(Source records)
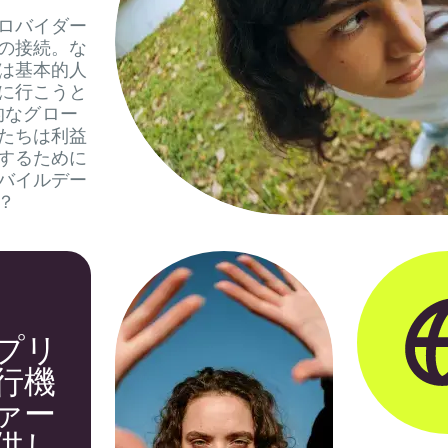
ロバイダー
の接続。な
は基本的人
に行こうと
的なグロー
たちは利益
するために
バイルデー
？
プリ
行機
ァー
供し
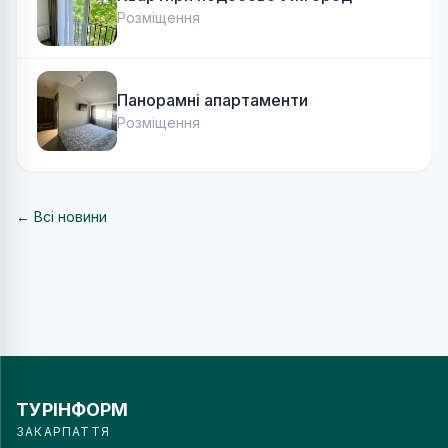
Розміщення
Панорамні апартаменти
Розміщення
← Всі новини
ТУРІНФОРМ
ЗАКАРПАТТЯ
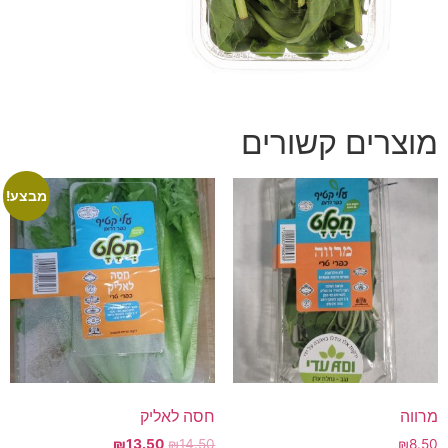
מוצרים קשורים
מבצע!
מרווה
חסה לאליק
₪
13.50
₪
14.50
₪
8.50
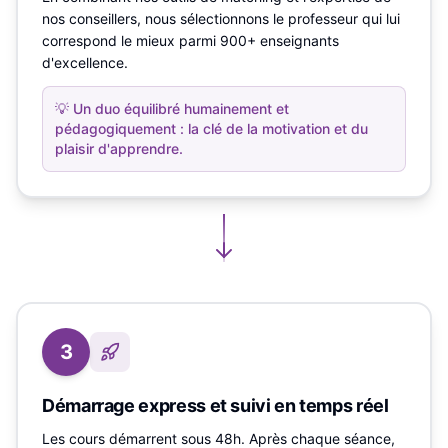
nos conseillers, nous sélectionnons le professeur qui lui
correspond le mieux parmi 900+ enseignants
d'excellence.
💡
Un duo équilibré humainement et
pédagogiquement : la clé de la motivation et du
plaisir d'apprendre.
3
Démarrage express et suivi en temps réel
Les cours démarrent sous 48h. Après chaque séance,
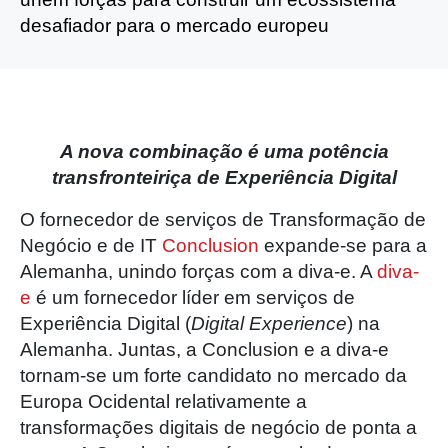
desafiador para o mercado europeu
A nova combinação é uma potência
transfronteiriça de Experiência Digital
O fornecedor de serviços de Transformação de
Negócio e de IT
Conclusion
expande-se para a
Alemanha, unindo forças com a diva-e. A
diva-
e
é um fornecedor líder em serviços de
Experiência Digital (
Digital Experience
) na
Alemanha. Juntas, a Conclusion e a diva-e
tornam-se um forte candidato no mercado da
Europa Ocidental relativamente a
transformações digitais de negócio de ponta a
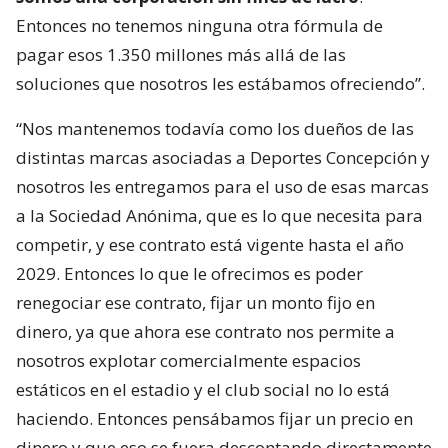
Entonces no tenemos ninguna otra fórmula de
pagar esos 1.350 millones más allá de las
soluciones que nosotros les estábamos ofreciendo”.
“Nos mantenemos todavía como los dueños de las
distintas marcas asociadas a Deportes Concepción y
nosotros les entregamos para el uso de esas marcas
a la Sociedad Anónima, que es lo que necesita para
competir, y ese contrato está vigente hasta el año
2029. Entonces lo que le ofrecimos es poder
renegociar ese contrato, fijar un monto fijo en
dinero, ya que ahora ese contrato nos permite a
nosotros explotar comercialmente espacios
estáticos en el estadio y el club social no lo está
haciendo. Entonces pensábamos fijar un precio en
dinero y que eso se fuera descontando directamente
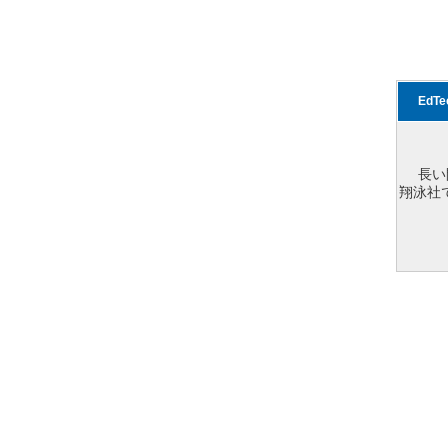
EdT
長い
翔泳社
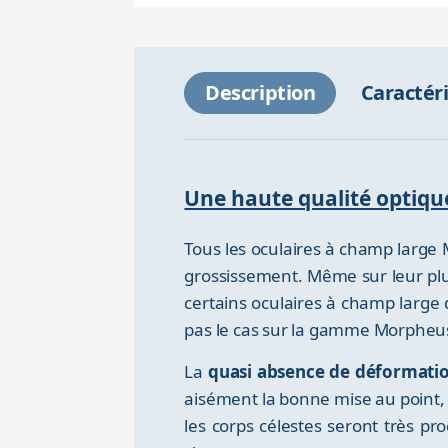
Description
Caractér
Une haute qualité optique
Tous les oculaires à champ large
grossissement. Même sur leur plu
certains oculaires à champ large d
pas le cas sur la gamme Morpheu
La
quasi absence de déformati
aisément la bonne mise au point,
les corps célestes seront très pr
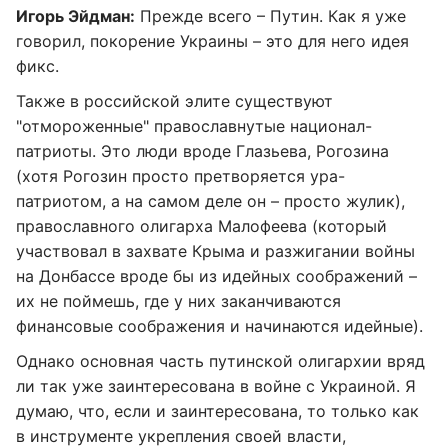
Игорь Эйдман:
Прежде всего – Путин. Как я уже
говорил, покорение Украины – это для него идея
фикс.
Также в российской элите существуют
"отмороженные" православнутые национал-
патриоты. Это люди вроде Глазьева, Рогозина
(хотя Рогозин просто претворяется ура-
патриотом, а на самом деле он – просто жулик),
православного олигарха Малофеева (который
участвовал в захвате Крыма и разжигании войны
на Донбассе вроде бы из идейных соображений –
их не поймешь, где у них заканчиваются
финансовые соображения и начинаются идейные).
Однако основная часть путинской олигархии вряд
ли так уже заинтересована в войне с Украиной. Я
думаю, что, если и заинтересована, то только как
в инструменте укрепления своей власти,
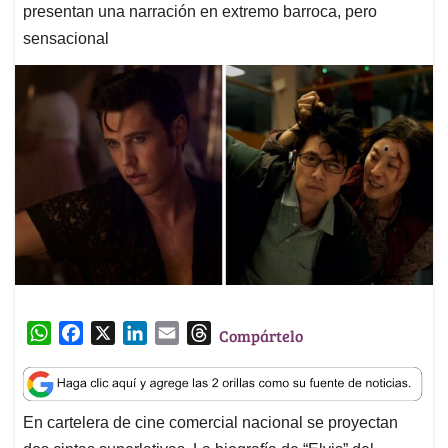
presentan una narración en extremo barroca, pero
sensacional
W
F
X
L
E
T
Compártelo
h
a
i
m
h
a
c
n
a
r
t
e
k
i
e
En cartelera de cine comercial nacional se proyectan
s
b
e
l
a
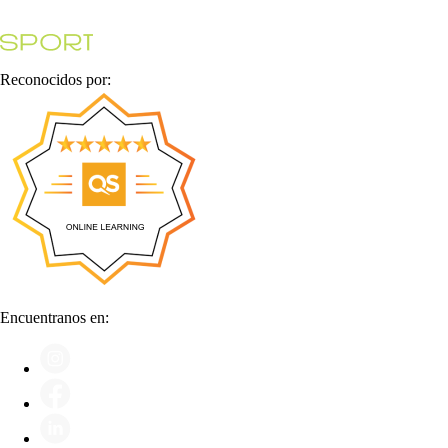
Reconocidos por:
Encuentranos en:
...
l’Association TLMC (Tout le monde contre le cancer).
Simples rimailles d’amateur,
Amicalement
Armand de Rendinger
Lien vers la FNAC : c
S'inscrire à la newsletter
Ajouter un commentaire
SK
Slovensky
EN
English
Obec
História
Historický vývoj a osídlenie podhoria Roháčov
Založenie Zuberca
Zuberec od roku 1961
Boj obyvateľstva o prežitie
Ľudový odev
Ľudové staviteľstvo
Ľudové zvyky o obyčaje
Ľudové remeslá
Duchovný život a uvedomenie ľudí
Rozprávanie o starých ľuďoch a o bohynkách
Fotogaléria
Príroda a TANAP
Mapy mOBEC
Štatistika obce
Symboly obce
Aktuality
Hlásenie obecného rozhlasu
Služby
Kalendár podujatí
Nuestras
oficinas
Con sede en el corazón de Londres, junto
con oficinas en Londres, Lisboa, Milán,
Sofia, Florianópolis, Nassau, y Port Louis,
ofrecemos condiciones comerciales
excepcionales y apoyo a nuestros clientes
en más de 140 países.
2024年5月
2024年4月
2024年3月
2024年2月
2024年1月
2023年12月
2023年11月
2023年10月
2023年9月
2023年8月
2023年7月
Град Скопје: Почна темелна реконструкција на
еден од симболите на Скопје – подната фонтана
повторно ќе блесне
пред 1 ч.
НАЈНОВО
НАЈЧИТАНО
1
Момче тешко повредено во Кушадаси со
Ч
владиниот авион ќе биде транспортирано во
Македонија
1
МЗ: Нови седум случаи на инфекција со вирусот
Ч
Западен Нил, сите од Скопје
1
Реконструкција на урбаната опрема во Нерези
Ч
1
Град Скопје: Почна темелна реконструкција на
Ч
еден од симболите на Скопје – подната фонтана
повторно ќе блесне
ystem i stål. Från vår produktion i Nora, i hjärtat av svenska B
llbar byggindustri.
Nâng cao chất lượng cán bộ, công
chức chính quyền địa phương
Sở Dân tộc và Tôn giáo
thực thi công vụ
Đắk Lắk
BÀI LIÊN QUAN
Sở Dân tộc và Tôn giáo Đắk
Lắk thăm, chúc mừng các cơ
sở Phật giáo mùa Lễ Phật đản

- [EXERCISE]
Go through the records and gather the lines that hold "giáo".

- [RESPONSE TO THE EXERCISE]
Sở Dân tộc và Tôn giáo
Sở Dân tộc và Tôn giáo Đắk
sở Phật giáo mùa Lễ Phật đản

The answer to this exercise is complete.